PROBLEM TO SOLVE:
In the data that follows, count every line holding the string "elbow" and give the count alone.

Stored items from a collection
____________

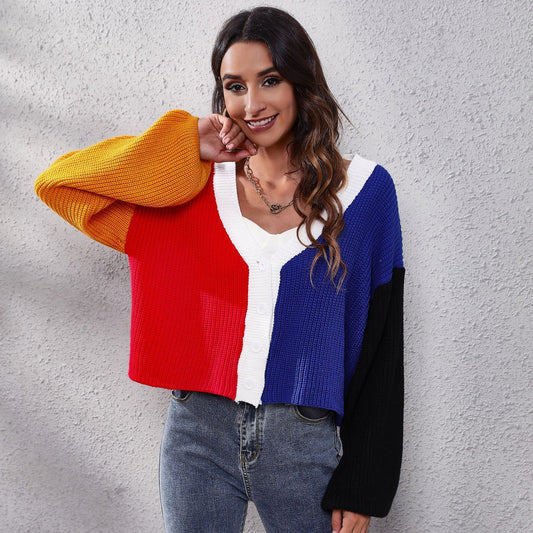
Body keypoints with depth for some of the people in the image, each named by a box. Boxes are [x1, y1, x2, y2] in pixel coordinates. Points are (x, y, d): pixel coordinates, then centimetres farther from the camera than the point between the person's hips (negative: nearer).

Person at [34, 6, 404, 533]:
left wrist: (360, 490, -3)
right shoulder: (202, 184, 3)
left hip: (306, 448, -1)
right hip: (199, 434, 2)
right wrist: (186, 147, -5)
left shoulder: (364, 189, -2)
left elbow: (379, 347, -1)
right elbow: (59, 183, -1)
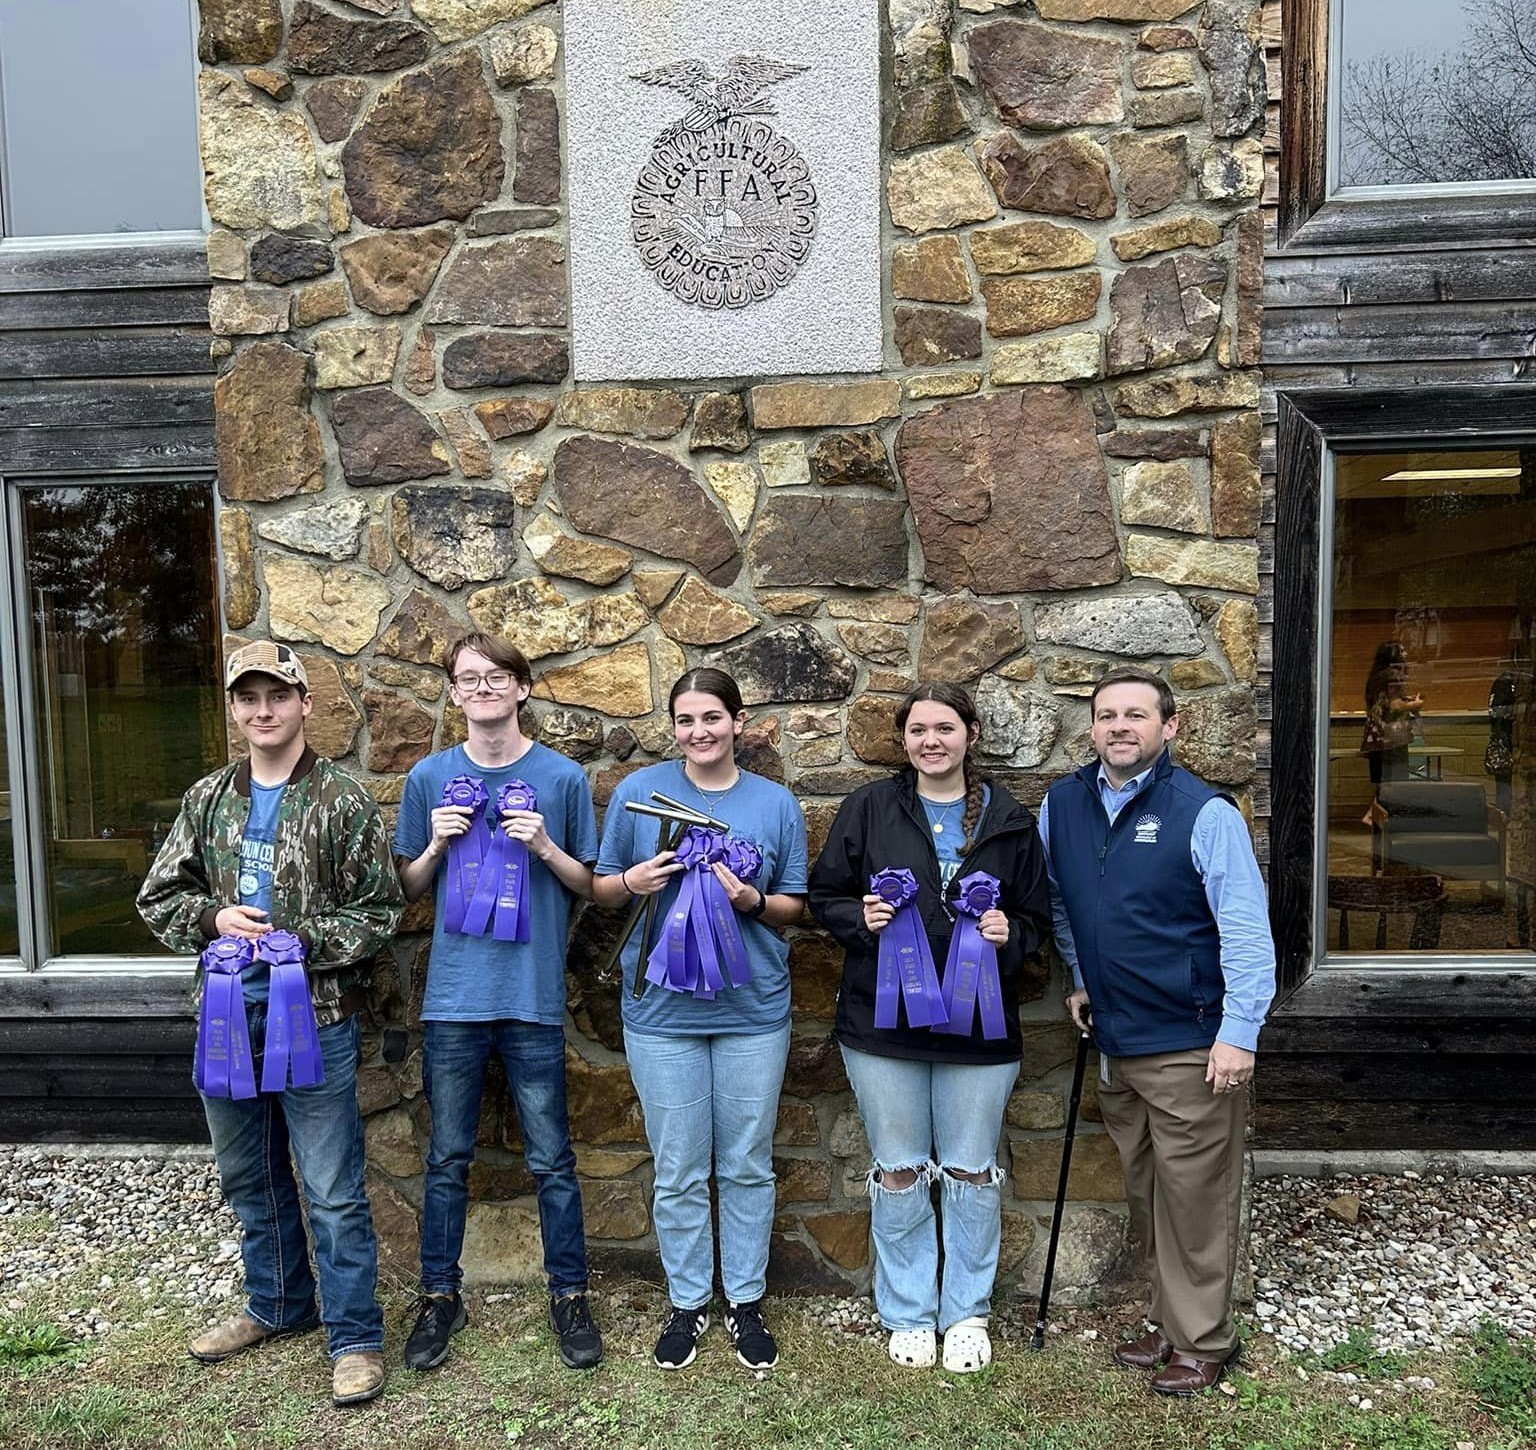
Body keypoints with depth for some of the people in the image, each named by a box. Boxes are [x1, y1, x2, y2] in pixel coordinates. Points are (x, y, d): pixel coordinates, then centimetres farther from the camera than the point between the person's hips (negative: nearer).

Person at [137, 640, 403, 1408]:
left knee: (333, 1191, 3)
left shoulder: (342, 800, -7)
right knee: (248, 1176, 21)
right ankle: (277, 1305, 41)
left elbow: (378, 911, -7)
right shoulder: (207, 798, 7)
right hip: (229, 1015, 5)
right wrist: (213, 918, -9)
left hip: (315, 1017, -5)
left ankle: (355, 1336, 19)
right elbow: (158, 898, 10)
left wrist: (303, 940, -19)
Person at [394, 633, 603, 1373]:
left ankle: (569, 1295, 26)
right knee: (447, 1159, 13)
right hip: (454, 994, 2)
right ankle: (440, 1297, 31)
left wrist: (545, 848, -14)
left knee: (551, 1160, 9)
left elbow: (587, 884, 4)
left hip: (533, 995, -1)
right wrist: (437, 846, -10)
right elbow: (410, 888, 9)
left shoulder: (562, 777, -2)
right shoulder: (430, 777, 3)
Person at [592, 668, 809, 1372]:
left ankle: (746, 1300, 32)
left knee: (747, 1166, 13)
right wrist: (632, 881, -16)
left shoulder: (776, 804, 1)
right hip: (662, 1010, 0)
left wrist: (752, 901, -15)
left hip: (753, 1010, 1)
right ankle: (688, 1302, 31)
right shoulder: (638, 792, -1)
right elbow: (600, 890, 5)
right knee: (678, 1172, 10)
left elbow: (794, 906, 6)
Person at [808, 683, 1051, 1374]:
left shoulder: (1009, 821, 2)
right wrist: (860, 916, -17)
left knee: (971, 1172, 13)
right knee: (899, 1172, 12)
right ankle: (908, 1314, 32)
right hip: (883, 1024, 0)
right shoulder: (869, 808, -1)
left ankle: (966, 1312, 34)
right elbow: (824, 896, 3)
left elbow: (1037, 915, 8)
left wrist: (1009, 933, -13)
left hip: (979, 1027, 1)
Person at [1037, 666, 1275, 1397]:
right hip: (1115, 1041, 6)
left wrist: (1239, 1033, -19)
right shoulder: (1062, 805, 2)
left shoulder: (1205, 814, -14)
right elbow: (1054, 901, 18)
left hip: (1192, 1046, -5)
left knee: (1194, 1198, 6)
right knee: (1145, 1194, 18)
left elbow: (1247, 930, -15)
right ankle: (1169, 1318, 36)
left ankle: (1202, 1341, 25)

____________

PROBLEM SOLUTION:
12